岸見一郎先生「コロナ禍において強制的に孤独となる世の中で、どう生きればいいのかを考えなければなりません」。(写真:中公新書ラクレ編集部)

新型コロナウイルスの感染拡大で、自由に外出することが難しくなり、生活の在り方が大きく変わりました。誰かに会いたいと思う人も、一人で過ごすことが好きな人も、孤独を感じる経験をしたのではないでしょうか。また「孤独」を強く感じる生活の中で、コロナ禍以前からあった対人関係――友人や職場、SNS、老後などの問題もより顕在化し始めています。上司から誘われた会食への参加など、仕方なく人と会っていた人も多いのではないでしょうか。大ベストセラー『嫌われる勇気』(古賀史健氏との共著)の著者・岸見一郎先生が教える「会いたくない人からの誘いを断ることの必要性」とは。

コロナ禍ではみんなが無条件に孤独になる

一人でいても孤独でない人もいます。二つの意味での孤独、人と関わって傷つくのを恐れるからでも、あるいは外では誰からも注目されないので家にいる方がむしろ孤独でないと考えているからでもありません。

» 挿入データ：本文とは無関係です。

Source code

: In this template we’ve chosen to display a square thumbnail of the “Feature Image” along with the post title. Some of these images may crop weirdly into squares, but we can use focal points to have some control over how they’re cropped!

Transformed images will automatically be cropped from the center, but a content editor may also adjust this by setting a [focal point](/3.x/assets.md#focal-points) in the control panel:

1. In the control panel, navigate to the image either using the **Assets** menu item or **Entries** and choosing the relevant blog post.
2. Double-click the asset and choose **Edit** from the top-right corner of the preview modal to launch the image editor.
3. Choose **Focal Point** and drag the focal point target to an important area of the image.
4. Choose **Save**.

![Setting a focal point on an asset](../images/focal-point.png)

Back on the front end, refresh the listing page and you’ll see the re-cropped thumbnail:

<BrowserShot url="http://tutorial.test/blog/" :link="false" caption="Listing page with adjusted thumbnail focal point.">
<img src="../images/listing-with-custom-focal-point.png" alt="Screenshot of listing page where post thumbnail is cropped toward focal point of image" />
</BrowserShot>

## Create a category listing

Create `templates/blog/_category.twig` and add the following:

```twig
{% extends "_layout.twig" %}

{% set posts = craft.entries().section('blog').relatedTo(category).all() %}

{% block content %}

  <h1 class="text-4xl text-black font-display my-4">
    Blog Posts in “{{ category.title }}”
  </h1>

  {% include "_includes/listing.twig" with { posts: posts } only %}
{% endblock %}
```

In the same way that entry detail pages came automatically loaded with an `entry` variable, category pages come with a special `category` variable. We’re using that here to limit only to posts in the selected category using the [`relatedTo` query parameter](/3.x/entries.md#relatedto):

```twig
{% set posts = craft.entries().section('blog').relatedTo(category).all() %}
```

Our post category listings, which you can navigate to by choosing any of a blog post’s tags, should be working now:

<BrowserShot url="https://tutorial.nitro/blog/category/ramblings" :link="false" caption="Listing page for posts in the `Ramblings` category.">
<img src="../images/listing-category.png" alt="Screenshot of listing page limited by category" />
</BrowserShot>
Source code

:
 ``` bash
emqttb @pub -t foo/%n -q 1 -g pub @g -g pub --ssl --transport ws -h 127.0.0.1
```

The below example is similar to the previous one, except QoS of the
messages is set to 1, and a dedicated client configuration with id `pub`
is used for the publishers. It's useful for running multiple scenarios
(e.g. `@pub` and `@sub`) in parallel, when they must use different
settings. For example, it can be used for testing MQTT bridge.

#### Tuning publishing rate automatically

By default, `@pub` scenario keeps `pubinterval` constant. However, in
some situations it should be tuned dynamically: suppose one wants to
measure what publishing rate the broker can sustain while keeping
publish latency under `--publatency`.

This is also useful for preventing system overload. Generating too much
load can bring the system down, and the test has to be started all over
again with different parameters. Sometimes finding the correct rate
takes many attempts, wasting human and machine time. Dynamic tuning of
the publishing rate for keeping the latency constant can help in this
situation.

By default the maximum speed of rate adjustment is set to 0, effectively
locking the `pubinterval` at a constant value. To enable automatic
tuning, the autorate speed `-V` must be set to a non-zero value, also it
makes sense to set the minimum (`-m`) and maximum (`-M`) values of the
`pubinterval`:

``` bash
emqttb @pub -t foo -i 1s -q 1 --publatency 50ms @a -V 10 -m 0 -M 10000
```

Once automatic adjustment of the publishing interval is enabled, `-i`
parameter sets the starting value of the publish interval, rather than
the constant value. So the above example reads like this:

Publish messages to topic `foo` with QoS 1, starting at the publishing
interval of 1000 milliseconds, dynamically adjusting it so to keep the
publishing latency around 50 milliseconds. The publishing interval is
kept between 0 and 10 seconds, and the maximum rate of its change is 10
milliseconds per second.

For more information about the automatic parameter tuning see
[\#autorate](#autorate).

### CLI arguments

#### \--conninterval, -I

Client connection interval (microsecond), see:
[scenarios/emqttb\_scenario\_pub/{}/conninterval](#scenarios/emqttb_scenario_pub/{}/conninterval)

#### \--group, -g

一人でいることを幸福と感じられるのです。

哲学者のパスカルは次のようにいっています。

「すべての人間の不幸はただ一つのことに由来する。部屋の中にじっととどまっていられないことだ」 (『パンセ』)

部屋の中にじっととどまっていられない人は、外で誰かと一緒に過ごしたら孤独ではないと感じるでしょうが、そのようなことは人間の不幸だとパスカルはいいます。誰かと一緒にいることが気晴らしになるという人は、他者に依存しています。

それゆえ、そのような人は他の人と自由に会えなくなれば、たちまち孤独になり、孤独であることを不幸だと思うでしょう。他方、他者に依存しない人は、一人でいても孤独ではなく、むしろ、一人でいることを幸福に感じられます。孤独であることを自分の意志で選んだのです。

しかし、コロナ禍では孤独を選択できません。人と会いたいと思っても会えないために孤独を感じるという場合、これはいわば強いられた孤独です。孤独を強いられた人は、孤独であることを望んでいません。コロナ禍では、そのような孤独の中でどう生きればいいのかを考えなければなりません。